■ TEXT SECTION:
I noticed that this subject is not well mentioned in property investment related books. Hence I want to share what I know about MRTA to dispel some myth and misconception about it.
MRTA or "Mati Rumah Tetap Ada" (You Die Your House Remains) is an insurance that allows home buyers to protect themselves financially against possible death or permanent disability. Under the plan, anyone who dies or becomes permanently disabled before his mortgage is paid off will be relieved of his mortgage debt so long as he has made his MRTA payments.
Here are some of the myth that I heard about MRTA.(Mortgage Reducing Term Assurance) where your coverage decreases every year until ZERO typically at the end of your housing loan.
Myth 1: MRTA is compulsory when you purchase a house through bank financing.
Truth 1: There is no law that requires the home buyer to buy MRTA when financing a property. Hence, it the loan agent kept on pushing this idea to you, please be reminded that there is a conflict of interest here as he earns a good commission when you buy MRTA. However, there is a caveat to this if you refuse to buy MRTA.
A. Some banks make it a requirement for you to buy MRTA before extending their loans to you. It might be to lessen their financing risk or just to earn some extra income. So the best idea is to shop around for banks that does not have this requirement , if you are dead set not to buy MRTA.
B. MRTA is a "cheap" INDIRECT way to insure yourself against death and permanent disability. I will cover this more when I am in the mood to explain it. I gave it some deep thought on how MRTA will work in your favor in wealth planning. This is a contrarian view, as i know a lot of people even in the insurance industry (aka my agent) discourages me from buying MRTA.

■ STUDY MATERIAL:
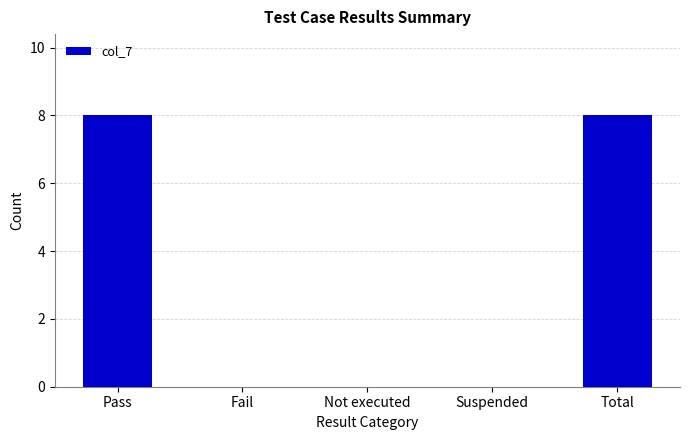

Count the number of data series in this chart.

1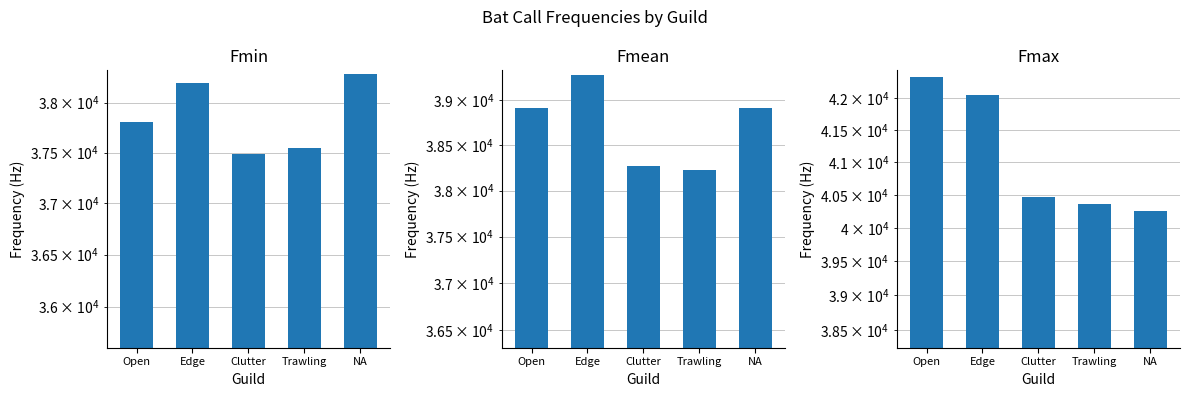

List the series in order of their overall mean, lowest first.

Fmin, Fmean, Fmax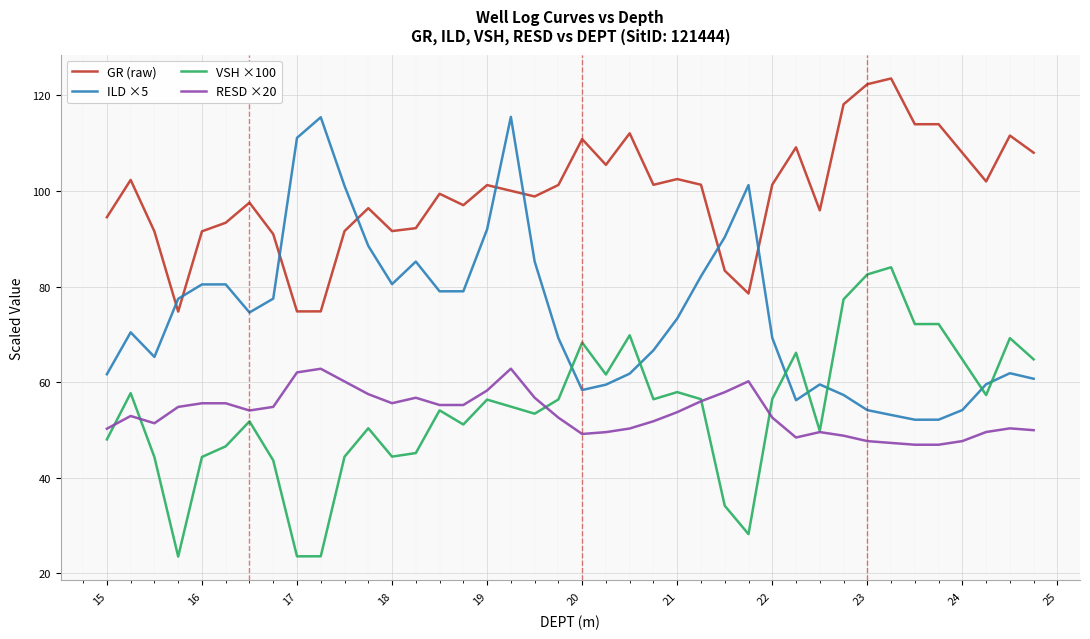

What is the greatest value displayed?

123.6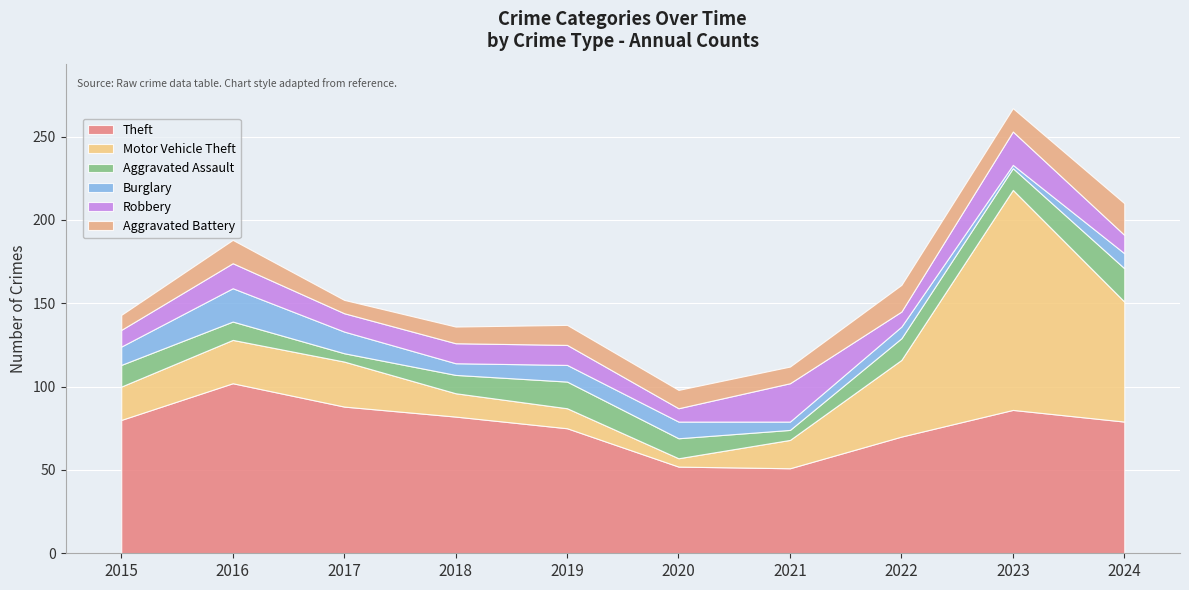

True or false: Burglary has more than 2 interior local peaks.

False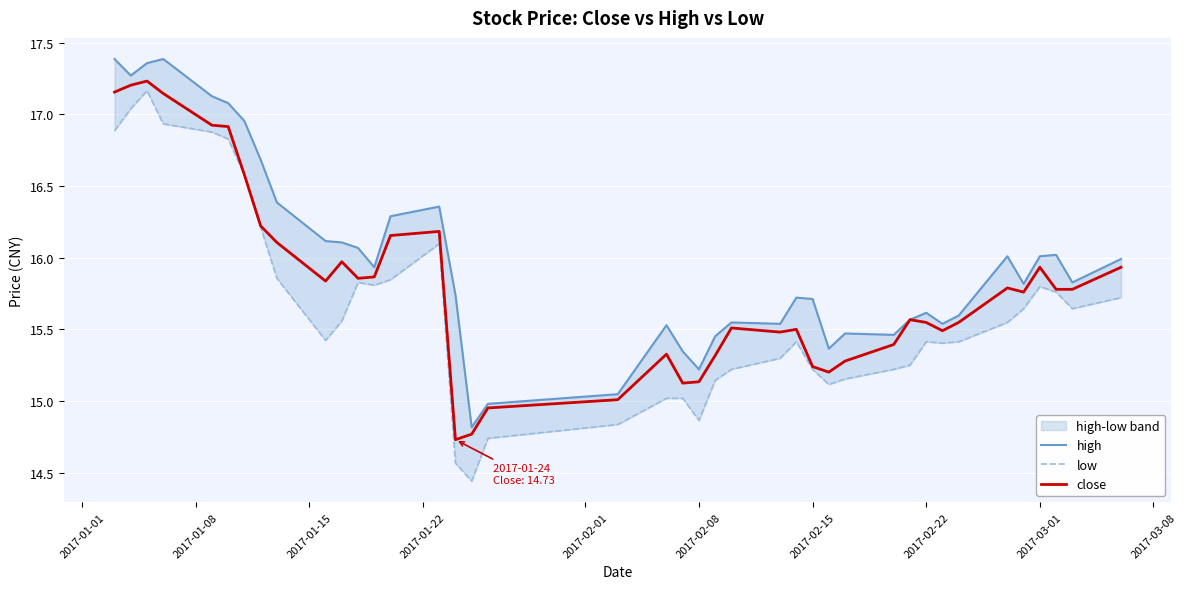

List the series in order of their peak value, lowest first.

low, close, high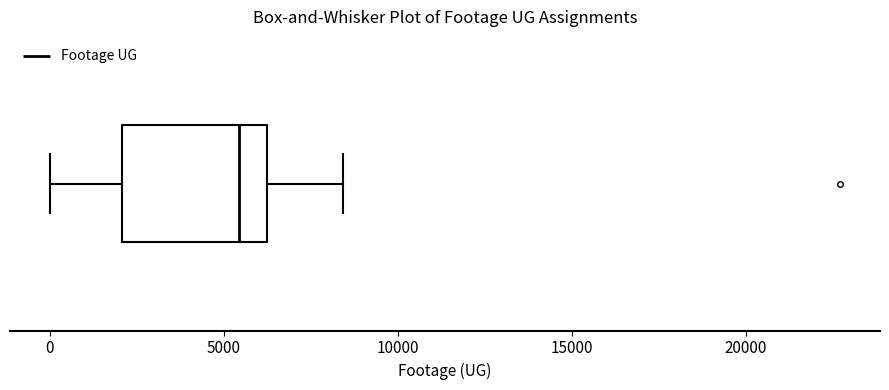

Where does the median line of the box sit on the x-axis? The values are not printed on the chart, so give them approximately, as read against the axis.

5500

■ EXERCISE A:
Transcribe the part of the MRTA post that opens with the words containing "A. Some banks" and closes with "not to buy MRTA.".
■ EXERCISE B:
Go on with the post about MRTA mortgage insurance from where it stops.

■ ANSWER SPACE A:
A. Some banks make it a requirement for you to buy MRTA before extending their loans to you. It might be to lessen their financing risk or just to earn some extra income. So the best idea is to shop around for banks that does not have this requirement , if you are dead set not to buy MRTA.

■ ANSWER SPACE B:
Example: You buy a MRTA for RM200,000 property A for RM4000 premium, and after some years, assume your outstanding home loan is $100,000 while your MRTA coverage value will be likely <~100K. Your coverage will be reduced as the years gone by hence the term "Reducing Term".
Later the years you decided to downgrade your house to a property B valued at RM100,000. Selling property A will not just terminate your existing MRTA, you can just transfered it over to property B. Since the remaining coverage for the MRTA is around RM100K it is sufficient to cover for property B. Just write in to the bank/insurance agency to notified the change of property.(you can save a lot of money here) Remember the MRTA is insuring your life not the well-being of your property. Hence for the banks/insurance ,they are still insuring the same risks aka the "your life" regardless of whether it is the same property or not.
Let's say you aim for a higher valued property C which is RM500K. Hence, the existing MRTA coverage is not sufficient to cover for the risks if you croak while owning a RM500K property. Then, the simple thing to do is to top up the remaining RM400K coverage with another new MRTA policy unless you want to go naked/uncovered for the remaining RM400K.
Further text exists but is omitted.